What’s more, most steel makers also own or operate power plants to produce heat and power for the steel production process. These energy production entities already see a massive shortage of free allocation.

The low proportion of transportation costs in the final price of steel products enables long-distance transport from price-competitive regions. Hence, the global competition may raise concerns about the future of European producers. Since 2016, the EU has become a net importer of final steel products, and the trend is intensified annually.

While China has emerged as the most prominent steel player in recent years by influencing the global market with its domestic oversupply, the EU primarily relies on steel supplies from Turkey, India, South Korea and pre-war Russia and Ukraine.

In the V4 countries, five major steel producers lead the market, with several mid and small-sized companies complementing the iron and steel final products market. Overall, they add 3 per cent of total GHG emissions and less than 1 per cent of gross value added and employment in V4.

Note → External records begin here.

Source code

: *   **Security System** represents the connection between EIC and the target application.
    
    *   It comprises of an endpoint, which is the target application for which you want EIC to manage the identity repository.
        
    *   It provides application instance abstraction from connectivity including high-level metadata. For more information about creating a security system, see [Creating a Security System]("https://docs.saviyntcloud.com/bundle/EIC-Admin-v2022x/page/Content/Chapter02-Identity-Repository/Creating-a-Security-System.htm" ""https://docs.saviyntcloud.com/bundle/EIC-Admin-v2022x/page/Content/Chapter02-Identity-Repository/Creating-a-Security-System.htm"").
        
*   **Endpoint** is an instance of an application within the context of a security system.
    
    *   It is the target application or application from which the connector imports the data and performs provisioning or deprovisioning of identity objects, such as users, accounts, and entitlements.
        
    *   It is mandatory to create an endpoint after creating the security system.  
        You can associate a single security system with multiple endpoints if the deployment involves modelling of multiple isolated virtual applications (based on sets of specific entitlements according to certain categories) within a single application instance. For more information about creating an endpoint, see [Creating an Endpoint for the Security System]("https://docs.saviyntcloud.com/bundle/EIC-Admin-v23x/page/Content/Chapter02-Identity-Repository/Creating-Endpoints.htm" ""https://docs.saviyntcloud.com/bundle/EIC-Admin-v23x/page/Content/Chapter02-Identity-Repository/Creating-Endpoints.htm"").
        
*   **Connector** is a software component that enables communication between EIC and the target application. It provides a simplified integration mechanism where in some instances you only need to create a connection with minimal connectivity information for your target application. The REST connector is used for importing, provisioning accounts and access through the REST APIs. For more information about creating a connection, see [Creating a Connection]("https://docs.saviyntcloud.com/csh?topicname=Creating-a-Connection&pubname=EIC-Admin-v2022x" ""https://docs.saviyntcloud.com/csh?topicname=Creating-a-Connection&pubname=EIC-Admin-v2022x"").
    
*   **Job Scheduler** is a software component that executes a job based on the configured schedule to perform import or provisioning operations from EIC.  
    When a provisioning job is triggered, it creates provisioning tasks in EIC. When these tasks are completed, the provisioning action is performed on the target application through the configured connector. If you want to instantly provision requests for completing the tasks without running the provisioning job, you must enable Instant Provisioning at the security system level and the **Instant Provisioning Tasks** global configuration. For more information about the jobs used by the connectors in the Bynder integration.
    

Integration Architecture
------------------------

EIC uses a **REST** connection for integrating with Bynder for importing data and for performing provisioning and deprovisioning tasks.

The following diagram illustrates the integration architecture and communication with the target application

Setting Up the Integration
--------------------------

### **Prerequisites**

The industry achieves relatively low profitability and yet high energy- and emissions-intensity, which necessitates significant capital expenditure investments into novel technologies which are far from economic and far from operations at scale. At the same time, there is only one investment cycle to reach 2050 climate neutrality.

We highlight several deep-decarbonisation technologies, including carbon capture and storage, hydrogen-based direct reduction and electrification, for the iron and steel industries in the ISFC’s Sustainable Investment Roadmap and the hot-off-the-press Czech policy and financing roadmap for the hard-to-abate industries.

However, to make the transition successful for V4 producers, carbon pricing should be complemented with policies that will incentivise the low-carbon steel offtake. There are three critical areas where policies and lead market strategies could go a long way.

First, sectoral regulations and construction and building materials standards may increase the demand for low-carbon products regardless of the procurement type. Second, the lead markets can apply “green” procurement rules to lower their carbon footprint and position themselves as early adopters of sustainable practices. Third, policies regulating public procurement might set mandatory rules pushing the low-carbon materials offtake.
Granted, introducing new rules for steel products, and applying novel technologies to achieve low-carbon production will increase the unit production costs. While the iron and steel industries foresee massive investment needs, the price tags for a new flat or a car produced with low-carbon steel might witness only a small price change. Still, there are limits to what price increases can be absorbed by the customers, as price rises affect product competitiveness.

Sectoral strategy pathways in the V4 region would be beneficial. They would counter the uncertainty the iron and steel industries face. Without such pathways, there is no clear outlook for low-carbon steel demand through private and public procurement and end-use in construction and automotive.